> _GEGEVEN FRAGMENT_
▼
Op grond van de ‘Sanctiekaart 2016 landelijk’ kan bij het aantreffen van een handelshoeveelheid (vijf gram of meer) softdrugs een disciplinaire straf worden opgelegd van veertien dagen opsluiting in een strafcel.

De beroepscommissie is van oordeel dat het bepalen van de hoogte van een disciplinaire straf tot de discretionaire bevoegdheid van de directeur behoort. De beklagcommissie dient de opgelegde straf slechts marginaal te toetsen. Alleen daar waar sprake
is
van kennelijk onredelijke bestraffing, dient de beklagcommissie in te grijpen (vergelijk RSJ 10 juni 2016, 16/0665/GA).
▲
> _GETOONDE GEGEVENS_
▼
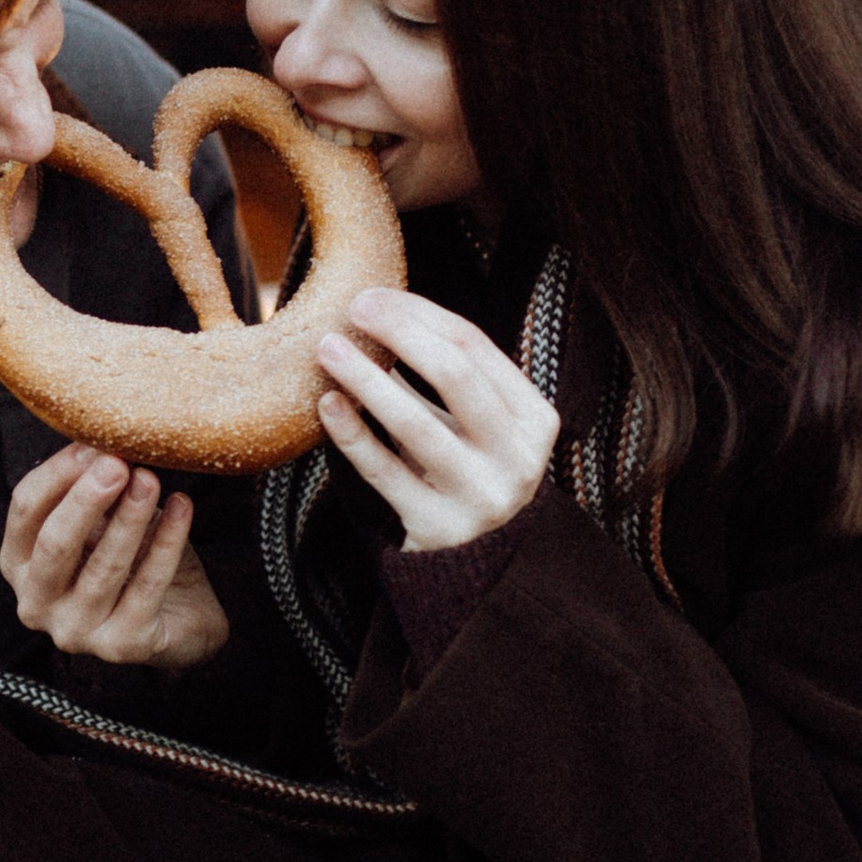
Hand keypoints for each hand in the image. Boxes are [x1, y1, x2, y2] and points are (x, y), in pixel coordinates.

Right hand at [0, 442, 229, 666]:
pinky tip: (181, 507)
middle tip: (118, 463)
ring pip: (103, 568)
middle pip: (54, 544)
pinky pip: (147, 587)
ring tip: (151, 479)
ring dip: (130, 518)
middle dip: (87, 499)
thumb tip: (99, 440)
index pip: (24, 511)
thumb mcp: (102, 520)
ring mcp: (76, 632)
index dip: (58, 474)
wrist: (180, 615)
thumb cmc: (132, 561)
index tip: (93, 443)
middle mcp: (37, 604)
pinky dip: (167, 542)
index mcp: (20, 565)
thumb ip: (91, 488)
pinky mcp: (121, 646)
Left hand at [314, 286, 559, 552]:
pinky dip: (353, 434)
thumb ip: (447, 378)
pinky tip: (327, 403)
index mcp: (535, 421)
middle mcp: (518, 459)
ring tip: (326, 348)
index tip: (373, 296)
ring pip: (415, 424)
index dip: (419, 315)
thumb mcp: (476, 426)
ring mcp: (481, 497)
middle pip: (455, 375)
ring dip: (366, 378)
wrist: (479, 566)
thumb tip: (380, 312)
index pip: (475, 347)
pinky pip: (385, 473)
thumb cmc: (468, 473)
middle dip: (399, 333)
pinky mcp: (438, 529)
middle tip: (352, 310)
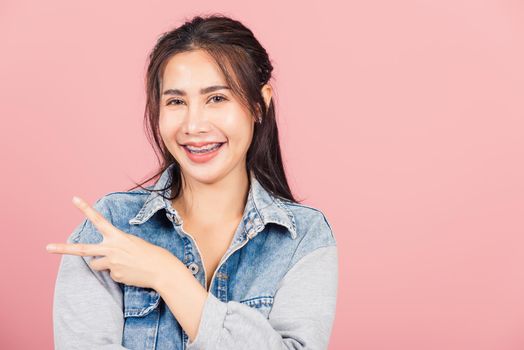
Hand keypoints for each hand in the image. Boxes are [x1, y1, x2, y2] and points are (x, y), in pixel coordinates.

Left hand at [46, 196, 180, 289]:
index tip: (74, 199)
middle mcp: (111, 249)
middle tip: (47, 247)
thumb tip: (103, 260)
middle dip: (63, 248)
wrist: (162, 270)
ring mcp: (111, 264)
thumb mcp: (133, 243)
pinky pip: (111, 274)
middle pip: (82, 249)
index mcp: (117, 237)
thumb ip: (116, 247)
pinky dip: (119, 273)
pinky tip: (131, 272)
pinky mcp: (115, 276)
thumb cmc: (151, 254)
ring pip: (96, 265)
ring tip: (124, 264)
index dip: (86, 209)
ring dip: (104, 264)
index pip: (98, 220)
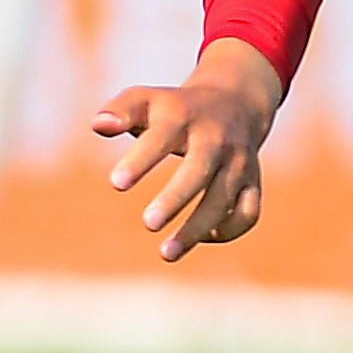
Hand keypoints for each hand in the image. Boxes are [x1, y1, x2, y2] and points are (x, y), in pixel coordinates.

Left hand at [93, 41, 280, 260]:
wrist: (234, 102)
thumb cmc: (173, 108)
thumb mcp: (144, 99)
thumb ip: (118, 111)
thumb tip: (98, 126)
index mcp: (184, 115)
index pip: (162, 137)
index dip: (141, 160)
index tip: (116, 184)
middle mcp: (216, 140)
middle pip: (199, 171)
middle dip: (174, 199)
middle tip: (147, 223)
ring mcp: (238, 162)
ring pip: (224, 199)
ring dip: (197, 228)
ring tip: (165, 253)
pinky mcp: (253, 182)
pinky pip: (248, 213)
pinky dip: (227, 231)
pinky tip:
▲
> _OPDRACHT_
Beantwoord de volgende vragen over het gegeven fragment kort.
(a) Welke straf kan volgens de ‘Sanctiekaart 2016 landelijk’ worden opgelegd bij het aantreffen van een handelshoeveelheid softdrugs?
(b) Tot wiens discretionaire bevoegdheid behoort volgens de beroepscommissie het bepalen van de hoogte van een disciplinaire straf?
(c) In welk geval dient de beklagcommissie in te grijpen?

> _SCHRIFTELIJK ANTWOORD_
(a) Veertien dagen opsluiting in een strafcel.
(b) Die van de directeur.
(c) Alleen bij kennelijk onredelijke bestraffing.